Jakarta Banjir dan longsor yang menimpa ratusan warga kelurahan Ciracas, Jakarta Timur dan kelurahan Ciganjur, Kecamatan Jagakarsa Jakarta Selatan Sabtu (10/10/2020) malam, mulai Minggu dinihari telah mendapat penanganan pihak Pemerintah Kota Jakarta Timur dan Jakarta Selatan, terutama kepada para korbannya. Sedangkan langkah berikutnya penanggulangan secara fisik terhadap tembok yang ambruk serta longsoran turap maupun tebing, Senin (12/10/2020) mulai dikerjakan.
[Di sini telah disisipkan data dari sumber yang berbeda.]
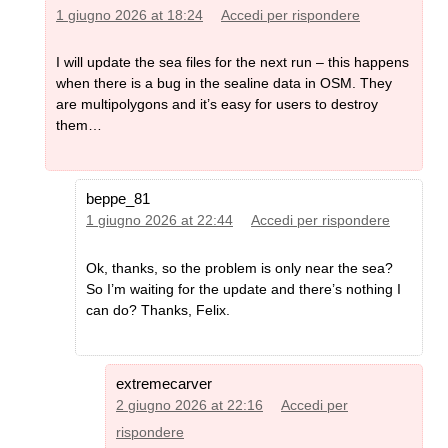
1 giugno 2026 at 18:24
Accedi per rispondere
I will update the sea files for the next run – this happens
when there is a bug in the sealine data in OSM. They
are multipolygons and it’s easy for users to destroy
them…
beppe_81
1 giugno 2026 at 22:44
Accedi per rispondere
Ok, thanks, so the problem is only near the sea?
So I’m waiting for the update and there’s nothing I
can do? Thanks, Felix.
extremecarver
2 giugno 2026 at 22:16
Accedi per
rispondere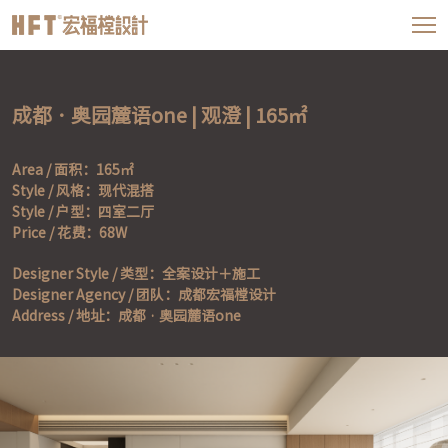
成都 · 奥园麓语one | 观澄 | 165㎡
Area / 面积：165㎡

Style / 风格：现代混搭

Style / 户型：四室二厅

Price / 花费：68W
Designer Style / 类型：全案设计＋施工

Designer Agency / 团队：成都宏福樘设计 

Address / 地址：成都 · 奥园麓语one 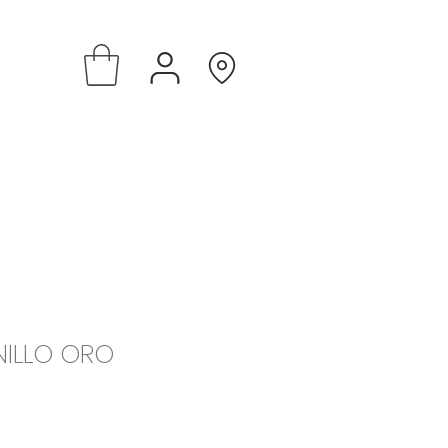
NILLO ORO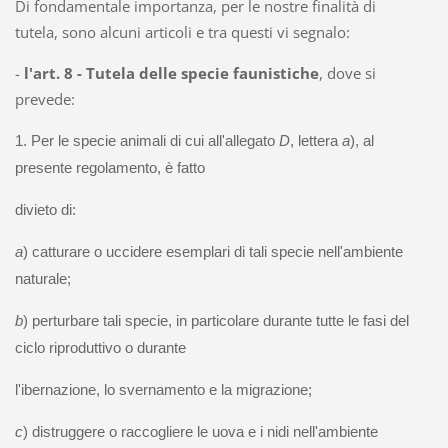
Di fondamentale importanza, per le nostre finalità di
tutela, sono alcuni articoli e tra questi vi segnalo:
-
l'art. 8 - Tutela delle specie faunistiche
, dove si
prevede:
1. Per le specie animali di cui all'allegato
D
, lettera
a
), al
presente regolamento, è fatto
divieto di:
a
) catturare o uccidere esemplari di tali specie nell'ambiente
naturale;
b
) perturbare tali specie, in particolare durante tutte le fasi del
ciclo riproduttivo o durante
l'ibernazione, lo svernamento e la migrazione;
c
) distruggere o raccogliere le uova e i nidi nell'ambiente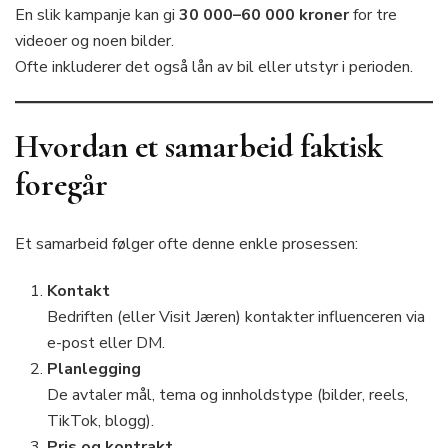
En slik kampanje kan gi
30 000–60 000 kroner
for tre
videoer og noen bilder.
Ofte inkluderer det også lån av bil eller utstyr i perioden.
Hvordan et samarbeid faktisk
foregår
Et samarbeid følger ofte denne enkle prosessen:
Kontakt
Bedriften (eller Visit Jæren) kontakter influenceren via
e-post eller DM.
Planlegging
De avtaler mål, tema og innholdstype (bilder, reels,
TikTok, blogg).
Pris og kontrakt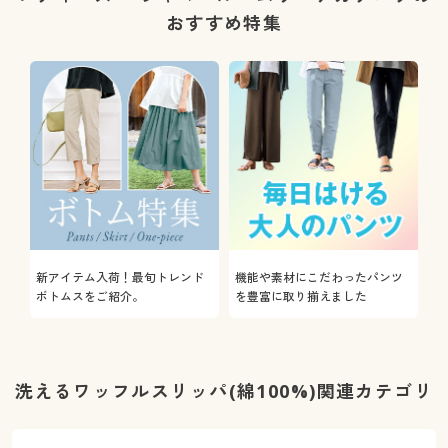
おすすめ特集
新アイテム入荷！最旬トレンド
機能や素材にこだわったパンツ
ボトムスをご紹介。
を豊富に取り揃えました
洗えるワッフルスリッパ(綿100%)関連カテゴリ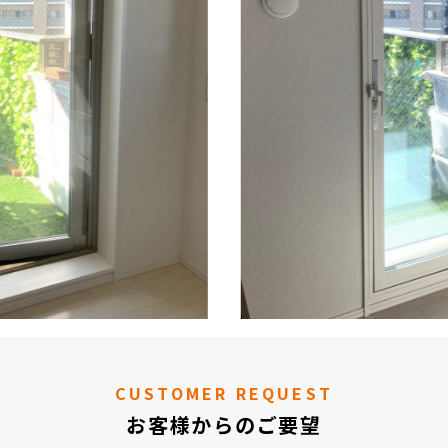
CUSTOMER REQUEST
お客様からのご要望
Sekretaris Komisi A DPRD DKI Jakarta dari Fraksi PKS, Nasrullah mengatakan, pihaknya tetap memantau perkembangan kejadian tersebut.

“Pemprov DKI harus segera melakukan program normalisasi dan naturalisasi aliran sungai di Jakarta. Banyak bangunan liar yang berdiri di sepanjang aliran sungai harus segera dibongkar. Penegakan hukum harus dijalankan,” kata Nasrullah, Selasa (13/10/2020).

Untuk menampung warga yang terkena normalisasi sungai Pemerintah DKI perlu membangun rumah susun lagi.

Untuk masalah pengawasan pembangunan, anggota Fraksi Partai Keadilan Sejahtera itu mempersilakan ditanyakan ke Komisi D. Namun Nasrullah mengingatkan Pemerintah (DKI) akan mendapatkan dana pinjaman Rp 12,5 triliun dalam program PEN (Pemulihan Ekonomi Nasional) yang di antaranya untuk penanganan banjir dan resesi ekonomi karena pandemi covid 19.

Seperti dirilis Sudin Kominfotik Jakarta Timur, Minggu (11/10) Walikota Anwar bersama Asisten Ekbang Jakarta Timur Kusmanto mengunjungi lokasi banjir di 8 RW dan 23 RT dan memberi bantuan dan pengarahan Taman Lansia Kelurahan Ciracas.

“Setelah kedatangan Walikota Anwar, maka Lurah Ciracas Rikia Marwan bersama Camat Mamad dan Ketua RW 08 mendatangi pihak Khong Guan untuk membentuk tim guna tindak lanjutnya. Kini lokasi banjir telah dibersihkan. Bantuan nasi box juga telah dibagikan,” ungkap Kepala Seksi Kesra Kelurahan Ciracas, Tisno, Selasa (13/10/2020).

Mengenai tanah longsor dan banjir di Kelurahan Ciganjur, Kecamatan Jagakarsa, Camat setempat Alamsah Selasa (13/10) juga mengungkapkan pembersihan lumpur dan longsoran tanah serta tembok di RT 04/02 Ciganjur sejak Senin (12/10) dilakukan Satpel SDA Kecamatan dengan ekskavator untuk  mengembalikan kondisi 300 rumah tadinya terendam banjir antara 70 sampai 150 cm.

Sebuah gardu listrik gantung tampak telah bergeser dari tempat semula. “Sekarang sedang terus dikerjakan. Warga yang mengungsi juga telah kembali ke rumahnya masing-masing. Tinggal 3 sampai 5 keluarga lagi,” kata Alamsah yang pernah menjabat Camat Cakung di Jakarta Timur itu. “Listrik yang tadinya mati kini telah menyala,” tambahnya.

Longsor di perumahan Melati Regency Ciganjur itu telah menyebabkan seorang ibu hamil bernama Widiar Nohara (40), meninggal dunia serta dua orang wanita luka parah dan dirawat di RS dr. Sibroh Malisi.